Driving a 2017 Chevrolet Bolt EV from Virginia to Missouri, June 2017 [photo: Bill Massmann]
On Thursday, we covered a Chevrolet Bolt EV buyer who drove his new Bolt halfway across the country after buying it out of state—because you still can’t buy a Chevrolet Bolt EV electric car in much of the Midwest.
That led us to observe that electric-car drivers and buyers might reasonably be forgiven for concluding that the state of Michigan hates them, despite it being the site where that Bolt EV was manufactured.
(At the end of last week, Chevy said the 238-mile Chevrolet Bolt EV electric car will now be available nationwide one month early, by the end of August.)
Wednesday, we noted that Texas has restored its $2,500 rebate for purchase of an electric car, though it seems to be trolling Tesla by specifically excluding its cars because the company doesn’t sell them through franchised dealerships.
We covered their newest study, which says Fiat Chrysler diesels emit up to 20 times the legal limits of nitrogen oxides—although FCA is fighting back aggressively.
On Tuesday, we laid out a remarkable political development: the state of California has joined Germany and many other nations in a group to fight climate change—even as the U.S. plans to remove itself from the Paris climate treaty.
Also, Tesla won again on safety: the NHTSA gave uniform 5-star safety ratings to the Tesla Model X, making it the safest of all the SUVs the agency has tested.
We kicked off the week on Monday with a report from a Michigan writer who spent several days with a 2017 Ford Fusion Energi plug-in hybrid sedan and found it frustrating.
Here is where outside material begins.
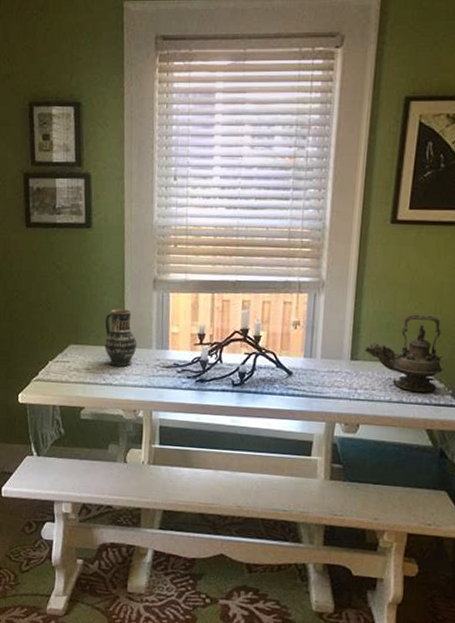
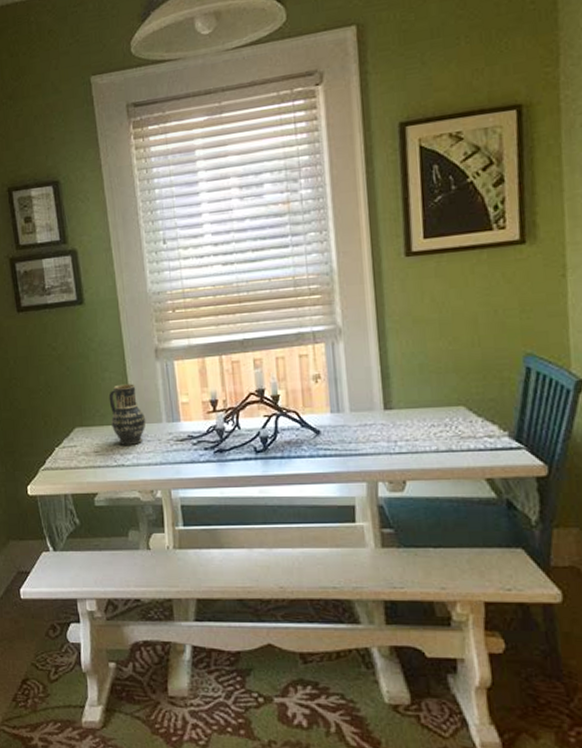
teapot: present [365,314,443,393] -> none [398,350,494,438]

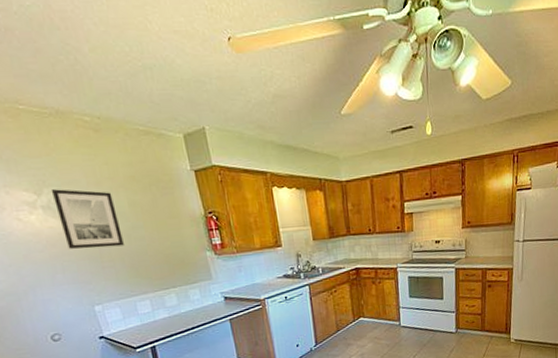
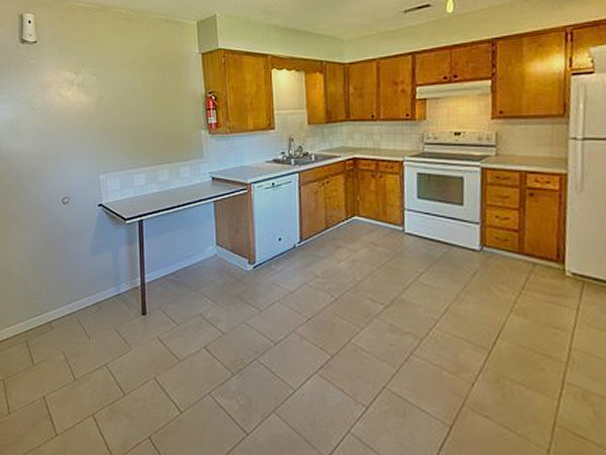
wall art: present [50,189,124,249] -> none [86,69,133,122]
It wasn’t the car’s fault, though.
Can you distinguish an SUV from a crossover utility from a passenger car? Some crossovers may be cars, while others are trucks, and we explained why that matters for fuel economy, using the words of the U.S. Energy Information Agency.
Over the weekend, we took the unusual liberty of publishing some rumors about the 2018 Nissan Leaf launch that correlate pretty squarely with other things we’ve heard and observed in the industry.
Finally, while coal has been in the news a lot lately, it’s important to realize that the jobs in solar energy have grown at 20 percent a year since 2012. Wind energy is also adding jobs, and the two together employ three times as many people as the coal industry.